The Laval River Rare Forest (Forêt rare de la Rivière-Laval) is a protected area of rare forest in the Côte-Nord region of Quebec, Canada.
It is classified as an exceptional forest ecosystem.

==Location==

The Laval River Rare Forest is in the municipality of Colombier in La Haute-Côte-Nord Regional County Municipality.
It is 11 km to the north of Forestville.
The 33 hectares (82 acres) Laval River Rare Forest (Forêt rare de la Rivière-Laval) is on the east side of the Laval River between Lac à Jacques and Route 138.
The forest is administered by the Forest Environment Directorate of Quebecʻs Ministry of Natural Resources, Wildlife and Parks.
It was designated a rare forest ecosystem in 2003, and has IUCN management category III.

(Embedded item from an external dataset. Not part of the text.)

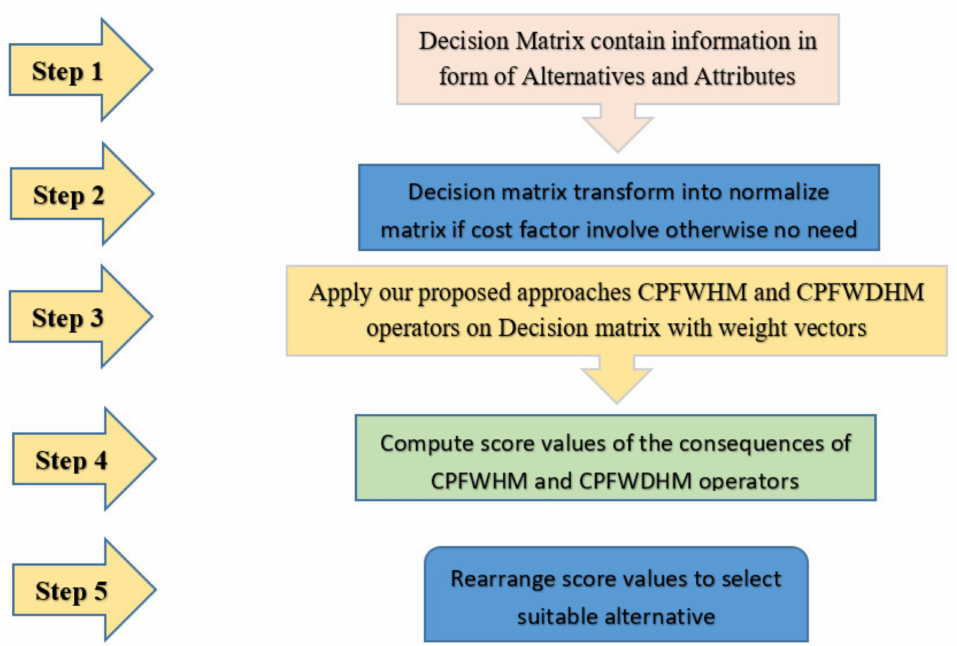
Figure 1. Flowchart of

A map of the ecological regions of Quebec shows the Forestville region in the 5g-T ecological subregion of the east fir/white birch subdomain.
The Laval River area is dominated by stands of balsam fir (Abies balsamea).
The soil consists of glacial deposits, with many rocky outcrops.
The forest has developed on the thin and stony soils of the flat areas and small hills along the east bank of the river.

==Flora==

The Laval River Rare Forest is a young stand of black spruce (Picea mariana) and red pine (Pinus resinosa).
The presence of red pine is unusual, since it is far from its normal range, which in Quebec is mainly the deciduous forest area to the west of the Gatineau River where the climate is milder and fires are more common.
Red pines are hardly ever found on the Côte-Nord, and this stand would have needed repeated fires to have survived.

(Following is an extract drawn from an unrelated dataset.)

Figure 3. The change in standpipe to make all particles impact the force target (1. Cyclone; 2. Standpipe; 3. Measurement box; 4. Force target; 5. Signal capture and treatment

The stand is open and has developed after a fairly severe fire around 1960.
It is mainly black spruce and balsam fir, but red pines are scattered throughout.
The red pines have many branches, and the stems are very twisted.
Trunks are sometimes over 20 cm in diameter at chest height and only 8 m high, probably due to poor soil.
The fire seems to have been the cause of the low density of trees and the abundant Ericaceae and lichens in the undergrowth, which reduces competition from balsam fir.

The shrub and herbaceous layer is dominated by species adapted to poor and dry environments such as sheep laurel (Kalmia angustifolia), common blueberry (Vaccinium myrtilloides), lowbush blueberry (Vaccinium angustifolium), Cladonia rangiferina (Cladonia rangiferina), green reindeer lichen (Cladonia mitis) and northern reindeer lichen (Cladonia stellaris).
The frequency of these species in the undergrowth would be expected to decrease with time unless a new fire re-establishes conditions favorable to their growth.